Statistics and selectivity estimation for ranges

Поиск
Список
Период
Сортировка
От Alexander Korotkov
Тема Statistics and selectivity estimation for ranges
Дата
Msg-id CAPpHfdtbdtM1_rhta+2cNdB4Pj7MH8EATQZHDPzK3s64qS61eg@mail.gmail.com
обсуждение исходный текст
Ответы Re: Statistics and selectivity estimation for ranges
Список pgsql-hackers
Hackers,

attached patch is for collecting statistics and selectivity estimation for ranges.
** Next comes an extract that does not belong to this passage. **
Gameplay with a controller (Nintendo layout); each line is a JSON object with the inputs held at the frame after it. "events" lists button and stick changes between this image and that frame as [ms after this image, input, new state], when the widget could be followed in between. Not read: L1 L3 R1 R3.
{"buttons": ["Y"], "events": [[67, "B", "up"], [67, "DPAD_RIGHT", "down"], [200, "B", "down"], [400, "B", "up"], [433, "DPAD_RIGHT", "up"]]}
In order to make our estimations accurate for every distribution of ranges, we would collect 2d-distribution of lower and upper bounds of range into some kind of 2d-histogram. However, this patch use some simplification and assume distribution of lower bound and distribution of length to be independent. We can get distribution of lower bound from standard scalar statistics and thi patch additionally collect statistics for range length. This patch includes selectivity estimations for "&&", "@>" and "<@" operators on ranges. Linear interpolation is used in order to get more accurate results.

Some examples with test dataset where left bound of range is distributed by gaussian distribution and length of range is distributed by exponential distribution.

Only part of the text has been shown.